[Records from a dataset]
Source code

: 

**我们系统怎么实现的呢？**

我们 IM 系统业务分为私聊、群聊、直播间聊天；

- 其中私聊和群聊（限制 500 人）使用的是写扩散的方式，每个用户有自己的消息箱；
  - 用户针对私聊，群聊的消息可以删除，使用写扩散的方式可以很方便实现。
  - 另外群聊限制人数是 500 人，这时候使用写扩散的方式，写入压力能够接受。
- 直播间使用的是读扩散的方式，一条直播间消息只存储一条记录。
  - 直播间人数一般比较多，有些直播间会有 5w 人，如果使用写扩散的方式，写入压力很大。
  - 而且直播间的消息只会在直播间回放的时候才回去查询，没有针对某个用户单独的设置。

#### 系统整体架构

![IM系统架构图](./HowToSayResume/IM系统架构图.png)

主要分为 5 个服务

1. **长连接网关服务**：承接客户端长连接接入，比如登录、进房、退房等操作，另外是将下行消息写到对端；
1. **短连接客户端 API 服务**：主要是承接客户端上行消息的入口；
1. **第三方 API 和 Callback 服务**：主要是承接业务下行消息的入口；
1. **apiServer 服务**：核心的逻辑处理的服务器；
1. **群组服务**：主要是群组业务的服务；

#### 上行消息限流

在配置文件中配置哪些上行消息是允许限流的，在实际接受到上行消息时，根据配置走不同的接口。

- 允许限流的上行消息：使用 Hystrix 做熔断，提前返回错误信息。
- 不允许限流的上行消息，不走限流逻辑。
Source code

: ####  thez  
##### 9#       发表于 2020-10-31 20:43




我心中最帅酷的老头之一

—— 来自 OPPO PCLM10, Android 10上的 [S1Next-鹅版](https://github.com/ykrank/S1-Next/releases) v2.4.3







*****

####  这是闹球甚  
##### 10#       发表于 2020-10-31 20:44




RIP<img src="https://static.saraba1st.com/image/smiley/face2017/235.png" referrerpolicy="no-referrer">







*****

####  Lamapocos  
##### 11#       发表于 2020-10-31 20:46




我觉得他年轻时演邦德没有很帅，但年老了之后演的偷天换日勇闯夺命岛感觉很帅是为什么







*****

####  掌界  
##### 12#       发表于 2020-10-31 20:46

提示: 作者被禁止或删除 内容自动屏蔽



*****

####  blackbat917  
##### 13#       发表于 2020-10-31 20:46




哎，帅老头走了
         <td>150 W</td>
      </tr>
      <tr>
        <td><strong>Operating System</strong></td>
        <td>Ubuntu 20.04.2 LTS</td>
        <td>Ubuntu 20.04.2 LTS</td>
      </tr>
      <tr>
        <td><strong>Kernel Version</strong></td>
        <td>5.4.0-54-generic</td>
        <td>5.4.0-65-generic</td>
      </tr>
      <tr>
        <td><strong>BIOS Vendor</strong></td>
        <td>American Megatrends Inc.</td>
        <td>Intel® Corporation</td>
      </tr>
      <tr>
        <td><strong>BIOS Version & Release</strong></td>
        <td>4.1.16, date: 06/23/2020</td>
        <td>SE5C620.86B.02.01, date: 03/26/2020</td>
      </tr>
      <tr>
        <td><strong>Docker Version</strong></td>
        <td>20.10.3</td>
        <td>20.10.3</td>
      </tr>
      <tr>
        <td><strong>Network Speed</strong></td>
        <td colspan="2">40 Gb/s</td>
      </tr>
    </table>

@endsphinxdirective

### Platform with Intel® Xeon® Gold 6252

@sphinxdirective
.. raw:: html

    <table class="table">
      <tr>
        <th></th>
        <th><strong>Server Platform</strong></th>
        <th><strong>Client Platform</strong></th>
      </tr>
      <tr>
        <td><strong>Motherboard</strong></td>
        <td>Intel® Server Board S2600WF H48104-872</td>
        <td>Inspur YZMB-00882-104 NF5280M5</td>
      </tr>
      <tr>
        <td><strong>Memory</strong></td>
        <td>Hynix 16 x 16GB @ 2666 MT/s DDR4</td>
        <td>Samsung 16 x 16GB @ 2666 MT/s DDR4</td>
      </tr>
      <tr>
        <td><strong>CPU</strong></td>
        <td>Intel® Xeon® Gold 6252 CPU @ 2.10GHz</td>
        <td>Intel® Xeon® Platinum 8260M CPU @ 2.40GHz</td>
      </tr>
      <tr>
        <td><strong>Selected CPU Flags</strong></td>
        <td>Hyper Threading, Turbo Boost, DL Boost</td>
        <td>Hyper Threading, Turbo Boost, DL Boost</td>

EXERCISE OBJECTIVE: In your answer, reproduce every entry exactly as it was written.

COMPLETED TASK:
Source code

: 

**我们系统怎么实现的呢？**

我们 IM 系统业务分为私聊、群聊、直播间聊天；

- 其中私聊和群聊（限制 500 人）使用的是写扩散的方式，每个用户有自己的消息箱；
  - 用户针对私聊，群聊的消息可以删除，使用写扩散的方式可以很方便实现。
  - 另外群聊限制人数是 500 人，这时候使用写扩散的方式，写入压力能够接受。
- 直播间使用的是读扩散的方式，一条直播间消息只存储一条记录。
  - 直播间人数一般比较多，有些直播间会有 5w 人，如果使用写扩散的方式，写入压力很大。
  - 而且直播间的消息只会在直播间回放的时候才回去查询，没有针对某个用户单独的设置。

#### 系统整体架构

![IM系统架构图](./HowToSayResume/IM系统架构图.png)

主要分为 5 个服务

1. **长连接网关服务**：承接客户端长连接接入，比如登录、进房、退房等操作，另外是将下行消息写到对端；
1. **短连接客户端 API 服务**：主要是承接客户端上行消息的入口；
1. **第三方 API 和 Callback 服务**：主要是承接业务下行消息的入口；
1. **apiServer 服务**：核心的逻辑处理的服务器；
1. **群组服务**：主要是群组业务的服务；

#### 上行消息限流

在配置文件中配置哪些上行消息是允许限流的，在实际接受到上行消息时，根据配置走不同的接口。

- 允许限流的上行消息：使用 Hystrix 做熔断，提前返回错误信息。
- 不允许限流的上行消息，不走限流逻辑。
Source code

: ####  thez  
##### 9#       发表于 2020-10-31 20:43




我心中最帅酷的老头之一

—— 来自 OPPO PCLM10, Android 10上的 [S1Next-鹅版](https://github.com/ykrank/S1-Next/releases) v2.4.3







*****

####  这是闹球甚  
##### 10#       发表于 2020-10-31 20:44




RIP<img src="https://static.saraba1st.com/image/smiley/face2017/235.png" referrerpolicy="no-referrer">







*****

####  Lamapocos  
##### 11#       发表于 2020-10-31 20:46




我觉得他年轻时演邦德没有很帅，但年老了之后演的偷天换日勇闯夺命岛感觉很帅是为什么







*****

####  掌界  
##### 12#       发表于 2020-10-31 20:46

提示: 作者被禁止或删除 内容自动屏蔽



*****

####  blackbat917  
##### 13#       发表于 2020-10-31 20:46




哎，帅老头走了
         <td>150 W</td>
      </tr>
      <tr>
        <td><strong>Operating System</strong></td>
        <td>Ubuntu 20.04.2 LTS</td>
        <td>Ubuntu 20.04.2 LTS</td>
      </tr>
      <tr>
        <td><strong>Kernel Version</strong></td>
        <td>5.4.0-54-generic</td>
        <td>5.4.0-65-generic</td>
      </tr>
      <tr>
        <td><strong>BIOS Vendor</strong></td>
        <td>American Megatrends Inc.</td>
        <td>Intel® Corporation</td>
      </tr>
      <tr>
        <td><strong>BIOS Version & Release</strong></td>
        <td>4.1.16, date: 06/23/2020</td>
        <td>SE5C620.86B.02.01, date: 03/26/2020</td>
      </tr>
      <tr>
        <td><strong>Docker Version</strong></td>
        <td>20.10.3</td>
        <td>20.10.3</td>
      </tr>
      <tr>
        <td><strong>Network Speed</strong></td>
        <td colspan="2">40 Gb/s</td>
      </tr>
    </table>

@endsphinxdirective

### Platform with Intel® Xeon® Gold 6252

@sphinxdirective
.. raw:: html

    <table class="table">
      <tr>
        <th></th>
        <th><strong>Server Platform</strong></th>
        <th><strong>Client Platform</strong></th>
      </tr>
      <tr>
        <td><strong>Motherboard</strong></td>
        <td>Intel® Server Board S2600WF H48104-872</td>
        <td>Inspur YZMB-00882-104 NF5280M5</td>
      </tr>
      <tr>
        <td><strong>Memory</strong></td>
        <td>Hynix 16 x 16GB @ 2666 MT/s DDR4</td>
        <td>Samsung 16 x 16GB @ 2666 MT/s DDR4</td>
      </tr>
      <tr>
        <td><strong>CPU</strong></td>
        <td>Intel® Xeon® Gold 6252 CPU @ 2.10GHz</td>
        <td>Intel® Xeon® Platinum 8260M CPU @ 2.40GHz</td>
      </tr>
      <tr>
        <td><strong>Selected CPU Flags</strong></td>
        <td>Hyper Threading, Turbo Boost, DL Boost</td>
        <td>Hyper Threading, Turbo Boost, DL Boost</td>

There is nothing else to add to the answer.